Honecker’s prison diary

February 19th, 2012

The Berliner Kurier, one of the most popular tabloid newspapers in Berlin, has been running a series of articles over the past month based on extracts from the prison diaries of Erich Honecker.

Honecker - Das Gefängnis Tagebuch | Berliner Kurier | 2012

(Photo: “Honecker – The Prison Diaries” – an advertisement for the Berliner Kurier in Friedrichshain, Berlin, February 2012.)

Honecker – leader of East Germany from 1971 until the fall of the Berlin Wall in 1989 – spent most of 1992 in prison, awaiting trial for the deaths of people who had attempted to escape East Germany. He was eventually released due to ill-health, and died in Chile in 1994.

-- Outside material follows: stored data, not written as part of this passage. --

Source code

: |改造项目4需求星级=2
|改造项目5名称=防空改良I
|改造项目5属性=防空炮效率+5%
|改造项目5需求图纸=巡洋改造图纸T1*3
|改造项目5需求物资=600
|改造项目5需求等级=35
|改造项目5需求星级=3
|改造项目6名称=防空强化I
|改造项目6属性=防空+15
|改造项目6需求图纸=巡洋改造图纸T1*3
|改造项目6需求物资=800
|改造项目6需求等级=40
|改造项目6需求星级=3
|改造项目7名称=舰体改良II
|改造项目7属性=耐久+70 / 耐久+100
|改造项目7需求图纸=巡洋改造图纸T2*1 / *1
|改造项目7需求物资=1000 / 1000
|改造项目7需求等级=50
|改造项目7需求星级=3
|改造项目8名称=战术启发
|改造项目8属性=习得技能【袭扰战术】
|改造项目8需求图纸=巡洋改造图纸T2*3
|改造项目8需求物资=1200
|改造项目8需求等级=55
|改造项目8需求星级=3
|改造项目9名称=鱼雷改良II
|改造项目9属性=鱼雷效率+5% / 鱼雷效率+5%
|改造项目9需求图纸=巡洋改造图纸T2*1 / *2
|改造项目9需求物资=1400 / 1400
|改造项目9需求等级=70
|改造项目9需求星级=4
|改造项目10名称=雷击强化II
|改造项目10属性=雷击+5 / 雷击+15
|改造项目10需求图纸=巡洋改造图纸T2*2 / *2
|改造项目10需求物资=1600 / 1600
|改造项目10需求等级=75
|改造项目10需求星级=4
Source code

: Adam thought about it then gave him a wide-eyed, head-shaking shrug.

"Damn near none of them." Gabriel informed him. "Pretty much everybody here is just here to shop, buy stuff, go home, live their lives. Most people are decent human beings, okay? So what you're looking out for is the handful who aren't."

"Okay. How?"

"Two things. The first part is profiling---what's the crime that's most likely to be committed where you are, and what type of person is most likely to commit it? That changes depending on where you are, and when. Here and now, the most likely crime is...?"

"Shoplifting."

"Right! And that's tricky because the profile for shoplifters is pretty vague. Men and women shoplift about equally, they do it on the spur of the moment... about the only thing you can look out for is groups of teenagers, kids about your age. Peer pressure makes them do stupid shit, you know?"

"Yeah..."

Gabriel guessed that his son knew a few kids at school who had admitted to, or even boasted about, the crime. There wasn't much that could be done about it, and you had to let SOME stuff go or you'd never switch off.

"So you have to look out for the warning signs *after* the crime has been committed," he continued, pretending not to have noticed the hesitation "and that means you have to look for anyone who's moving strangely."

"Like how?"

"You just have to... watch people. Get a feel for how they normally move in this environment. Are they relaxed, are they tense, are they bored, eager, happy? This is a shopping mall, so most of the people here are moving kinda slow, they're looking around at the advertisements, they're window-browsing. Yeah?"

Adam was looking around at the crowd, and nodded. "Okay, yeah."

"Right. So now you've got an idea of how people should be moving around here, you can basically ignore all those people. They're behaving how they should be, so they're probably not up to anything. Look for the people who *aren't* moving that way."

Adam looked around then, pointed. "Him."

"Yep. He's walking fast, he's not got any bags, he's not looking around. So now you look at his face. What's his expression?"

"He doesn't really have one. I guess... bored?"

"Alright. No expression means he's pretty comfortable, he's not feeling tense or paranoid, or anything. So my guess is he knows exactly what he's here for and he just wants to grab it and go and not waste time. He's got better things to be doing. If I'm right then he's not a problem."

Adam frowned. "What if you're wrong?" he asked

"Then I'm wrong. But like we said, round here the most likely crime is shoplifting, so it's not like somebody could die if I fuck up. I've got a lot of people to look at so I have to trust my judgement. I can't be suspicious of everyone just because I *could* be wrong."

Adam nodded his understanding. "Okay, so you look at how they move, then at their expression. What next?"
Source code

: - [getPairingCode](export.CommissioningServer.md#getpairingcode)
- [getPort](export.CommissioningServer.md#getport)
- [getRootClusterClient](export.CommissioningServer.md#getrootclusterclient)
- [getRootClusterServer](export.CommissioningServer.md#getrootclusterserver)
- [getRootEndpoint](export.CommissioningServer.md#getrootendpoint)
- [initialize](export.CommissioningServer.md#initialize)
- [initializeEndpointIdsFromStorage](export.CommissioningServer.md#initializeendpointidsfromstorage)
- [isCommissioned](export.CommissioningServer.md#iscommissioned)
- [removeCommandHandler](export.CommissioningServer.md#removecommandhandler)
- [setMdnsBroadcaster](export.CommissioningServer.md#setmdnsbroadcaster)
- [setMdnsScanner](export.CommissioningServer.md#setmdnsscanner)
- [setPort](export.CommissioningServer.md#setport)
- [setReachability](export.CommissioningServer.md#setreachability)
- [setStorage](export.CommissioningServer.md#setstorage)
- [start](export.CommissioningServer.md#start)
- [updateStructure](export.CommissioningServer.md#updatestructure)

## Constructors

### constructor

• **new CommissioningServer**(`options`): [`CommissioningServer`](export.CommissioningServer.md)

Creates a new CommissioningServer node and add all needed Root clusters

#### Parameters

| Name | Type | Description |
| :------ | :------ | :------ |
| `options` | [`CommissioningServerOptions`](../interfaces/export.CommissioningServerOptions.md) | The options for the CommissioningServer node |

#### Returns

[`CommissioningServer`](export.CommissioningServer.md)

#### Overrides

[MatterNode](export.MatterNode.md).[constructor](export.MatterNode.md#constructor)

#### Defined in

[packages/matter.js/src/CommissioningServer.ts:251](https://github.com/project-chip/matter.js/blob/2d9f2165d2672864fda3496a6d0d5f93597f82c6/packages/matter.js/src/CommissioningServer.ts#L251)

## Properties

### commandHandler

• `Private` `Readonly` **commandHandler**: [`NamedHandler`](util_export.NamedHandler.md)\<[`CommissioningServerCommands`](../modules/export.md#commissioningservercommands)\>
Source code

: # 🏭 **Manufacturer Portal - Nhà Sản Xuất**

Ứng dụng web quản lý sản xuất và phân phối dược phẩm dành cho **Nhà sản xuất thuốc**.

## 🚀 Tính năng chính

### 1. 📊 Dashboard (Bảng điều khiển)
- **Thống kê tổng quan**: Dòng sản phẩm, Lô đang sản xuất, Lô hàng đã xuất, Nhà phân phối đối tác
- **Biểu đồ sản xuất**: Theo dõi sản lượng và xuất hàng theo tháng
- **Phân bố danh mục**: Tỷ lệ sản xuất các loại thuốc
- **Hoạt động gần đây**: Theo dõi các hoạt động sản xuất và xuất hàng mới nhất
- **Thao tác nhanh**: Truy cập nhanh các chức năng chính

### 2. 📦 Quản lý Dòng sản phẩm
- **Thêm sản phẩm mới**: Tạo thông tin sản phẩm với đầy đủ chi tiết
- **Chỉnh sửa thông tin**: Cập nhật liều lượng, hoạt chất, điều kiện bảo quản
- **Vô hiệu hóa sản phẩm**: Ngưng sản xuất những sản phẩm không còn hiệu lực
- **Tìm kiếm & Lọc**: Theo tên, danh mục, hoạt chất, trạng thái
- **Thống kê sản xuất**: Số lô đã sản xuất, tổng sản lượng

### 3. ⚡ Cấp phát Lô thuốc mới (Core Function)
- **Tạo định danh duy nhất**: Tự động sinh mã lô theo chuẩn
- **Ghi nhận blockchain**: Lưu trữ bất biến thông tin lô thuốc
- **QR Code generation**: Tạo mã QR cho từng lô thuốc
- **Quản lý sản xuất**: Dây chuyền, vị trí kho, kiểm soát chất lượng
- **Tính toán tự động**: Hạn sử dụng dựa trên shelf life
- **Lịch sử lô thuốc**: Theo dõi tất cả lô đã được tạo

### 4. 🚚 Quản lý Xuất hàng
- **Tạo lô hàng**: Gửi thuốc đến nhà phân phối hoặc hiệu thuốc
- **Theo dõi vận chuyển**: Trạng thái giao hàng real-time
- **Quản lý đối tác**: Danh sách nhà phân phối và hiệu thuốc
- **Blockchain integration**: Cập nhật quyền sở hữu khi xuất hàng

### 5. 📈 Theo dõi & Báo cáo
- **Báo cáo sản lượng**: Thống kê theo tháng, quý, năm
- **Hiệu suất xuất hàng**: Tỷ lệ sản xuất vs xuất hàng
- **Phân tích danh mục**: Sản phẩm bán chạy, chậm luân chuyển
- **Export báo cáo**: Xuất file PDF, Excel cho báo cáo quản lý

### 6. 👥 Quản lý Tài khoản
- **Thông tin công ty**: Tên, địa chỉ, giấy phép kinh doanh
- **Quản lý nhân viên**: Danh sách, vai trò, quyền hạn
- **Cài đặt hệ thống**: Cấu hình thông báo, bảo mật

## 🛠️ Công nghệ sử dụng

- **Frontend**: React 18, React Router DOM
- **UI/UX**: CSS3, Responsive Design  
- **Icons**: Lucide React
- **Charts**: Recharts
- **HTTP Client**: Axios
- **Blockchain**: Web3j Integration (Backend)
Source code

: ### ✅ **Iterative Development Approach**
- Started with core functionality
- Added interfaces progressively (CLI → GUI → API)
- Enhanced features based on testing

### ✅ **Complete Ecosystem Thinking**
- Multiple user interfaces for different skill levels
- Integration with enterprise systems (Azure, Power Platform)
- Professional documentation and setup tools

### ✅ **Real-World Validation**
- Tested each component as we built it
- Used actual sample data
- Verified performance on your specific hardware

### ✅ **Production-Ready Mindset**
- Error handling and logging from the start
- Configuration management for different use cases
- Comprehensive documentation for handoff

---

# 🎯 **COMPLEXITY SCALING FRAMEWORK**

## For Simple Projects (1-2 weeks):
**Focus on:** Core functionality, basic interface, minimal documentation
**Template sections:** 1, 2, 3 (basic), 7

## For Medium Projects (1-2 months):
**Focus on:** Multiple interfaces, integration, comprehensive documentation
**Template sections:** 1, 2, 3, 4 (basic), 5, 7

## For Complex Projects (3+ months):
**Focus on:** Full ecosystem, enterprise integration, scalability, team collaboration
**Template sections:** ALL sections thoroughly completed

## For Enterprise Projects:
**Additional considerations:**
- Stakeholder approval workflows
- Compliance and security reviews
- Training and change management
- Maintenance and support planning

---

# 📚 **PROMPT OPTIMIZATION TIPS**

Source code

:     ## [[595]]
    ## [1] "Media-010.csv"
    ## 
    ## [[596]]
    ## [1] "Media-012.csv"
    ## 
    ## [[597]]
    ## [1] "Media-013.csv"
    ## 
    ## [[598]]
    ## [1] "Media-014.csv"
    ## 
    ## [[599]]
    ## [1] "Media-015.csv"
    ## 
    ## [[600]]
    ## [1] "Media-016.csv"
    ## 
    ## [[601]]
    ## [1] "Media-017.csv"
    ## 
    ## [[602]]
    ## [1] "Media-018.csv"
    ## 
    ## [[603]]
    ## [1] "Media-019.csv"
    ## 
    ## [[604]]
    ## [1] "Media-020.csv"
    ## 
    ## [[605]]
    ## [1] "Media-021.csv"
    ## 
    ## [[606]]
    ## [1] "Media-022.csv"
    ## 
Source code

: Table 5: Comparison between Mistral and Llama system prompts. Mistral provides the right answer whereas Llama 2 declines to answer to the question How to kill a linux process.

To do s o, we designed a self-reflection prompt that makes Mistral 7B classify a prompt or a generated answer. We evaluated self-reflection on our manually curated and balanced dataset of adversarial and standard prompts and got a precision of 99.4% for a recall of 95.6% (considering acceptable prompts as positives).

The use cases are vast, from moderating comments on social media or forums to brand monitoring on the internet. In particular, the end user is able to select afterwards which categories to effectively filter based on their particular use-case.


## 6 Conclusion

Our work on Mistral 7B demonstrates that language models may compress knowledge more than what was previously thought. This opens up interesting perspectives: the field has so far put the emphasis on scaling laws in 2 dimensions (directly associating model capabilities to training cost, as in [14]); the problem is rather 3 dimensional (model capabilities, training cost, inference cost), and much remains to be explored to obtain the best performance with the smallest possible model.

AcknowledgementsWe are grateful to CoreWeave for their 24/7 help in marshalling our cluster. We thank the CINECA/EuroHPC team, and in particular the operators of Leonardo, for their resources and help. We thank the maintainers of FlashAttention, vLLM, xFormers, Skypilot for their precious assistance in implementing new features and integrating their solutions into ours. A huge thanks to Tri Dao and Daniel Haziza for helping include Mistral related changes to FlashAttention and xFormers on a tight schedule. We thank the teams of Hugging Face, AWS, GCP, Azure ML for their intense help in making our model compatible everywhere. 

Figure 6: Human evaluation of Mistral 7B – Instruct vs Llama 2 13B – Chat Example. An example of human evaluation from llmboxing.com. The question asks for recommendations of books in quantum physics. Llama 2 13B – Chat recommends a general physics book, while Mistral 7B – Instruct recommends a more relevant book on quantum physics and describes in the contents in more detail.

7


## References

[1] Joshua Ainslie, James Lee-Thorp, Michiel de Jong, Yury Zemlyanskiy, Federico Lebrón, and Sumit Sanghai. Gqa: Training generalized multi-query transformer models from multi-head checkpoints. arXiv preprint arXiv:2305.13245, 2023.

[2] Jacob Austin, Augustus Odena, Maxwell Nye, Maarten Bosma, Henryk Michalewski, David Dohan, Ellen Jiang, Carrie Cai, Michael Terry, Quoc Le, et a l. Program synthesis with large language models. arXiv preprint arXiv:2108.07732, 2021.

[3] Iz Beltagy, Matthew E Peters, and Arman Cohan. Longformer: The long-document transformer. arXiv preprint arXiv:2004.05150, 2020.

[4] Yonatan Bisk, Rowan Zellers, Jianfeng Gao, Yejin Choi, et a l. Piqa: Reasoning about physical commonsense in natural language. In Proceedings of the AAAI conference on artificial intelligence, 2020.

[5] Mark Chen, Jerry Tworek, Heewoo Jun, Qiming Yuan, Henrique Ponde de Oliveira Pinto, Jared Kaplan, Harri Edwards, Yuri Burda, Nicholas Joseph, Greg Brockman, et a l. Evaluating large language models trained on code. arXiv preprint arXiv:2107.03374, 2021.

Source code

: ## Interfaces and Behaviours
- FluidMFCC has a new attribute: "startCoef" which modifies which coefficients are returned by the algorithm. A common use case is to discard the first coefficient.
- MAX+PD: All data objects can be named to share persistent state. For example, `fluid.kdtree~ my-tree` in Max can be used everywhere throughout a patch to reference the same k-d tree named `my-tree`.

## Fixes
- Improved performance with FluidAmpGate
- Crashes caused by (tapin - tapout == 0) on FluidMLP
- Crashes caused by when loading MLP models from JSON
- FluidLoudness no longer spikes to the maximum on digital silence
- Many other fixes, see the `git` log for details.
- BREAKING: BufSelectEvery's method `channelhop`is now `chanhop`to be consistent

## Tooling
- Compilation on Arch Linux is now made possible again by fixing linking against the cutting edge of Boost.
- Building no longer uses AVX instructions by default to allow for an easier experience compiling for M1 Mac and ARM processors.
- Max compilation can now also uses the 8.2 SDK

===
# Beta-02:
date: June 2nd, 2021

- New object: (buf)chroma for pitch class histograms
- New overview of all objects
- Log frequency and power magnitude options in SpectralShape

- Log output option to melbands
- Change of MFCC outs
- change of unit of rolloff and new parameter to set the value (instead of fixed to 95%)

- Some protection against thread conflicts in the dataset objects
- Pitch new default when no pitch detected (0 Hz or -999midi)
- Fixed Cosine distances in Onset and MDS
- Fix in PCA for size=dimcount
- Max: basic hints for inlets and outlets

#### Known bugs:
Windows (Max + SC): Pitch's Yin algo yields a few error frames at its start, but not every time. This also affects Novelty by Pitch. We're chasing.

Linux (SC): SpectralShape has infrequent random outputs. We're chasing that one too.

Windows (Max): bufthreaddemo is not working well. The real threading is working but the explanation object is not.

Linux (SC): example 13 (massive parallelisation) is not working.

There is a certain aptness in the Kurier being the paper which has published these extracts. The paper was founded in East Berlin in 1949 as BZ am Abend, with the clear intention that it should function as a mouthpiece of the ruling communist SED, of which Honecker was the leader from 1971 onwards.

BZ am Abend

After the Wende, the paper was snapped up by a consortium of publishers (including Gruner + Jahr and Robert Maxwell) and transformed into its current incarnation. Despite this metamorphosis, to this day the paper still sells significantly more copies in the former East Berlin than in the former West Berlin – another of the small daily manifestations of the ‘Mauer im Kopf’ – the wall in the mind.

Perhaps Honecker would have appreciated the irony – the route of the wall lives on in something as mundane as the daily distribution patterns of a newspaper that once did his bidding.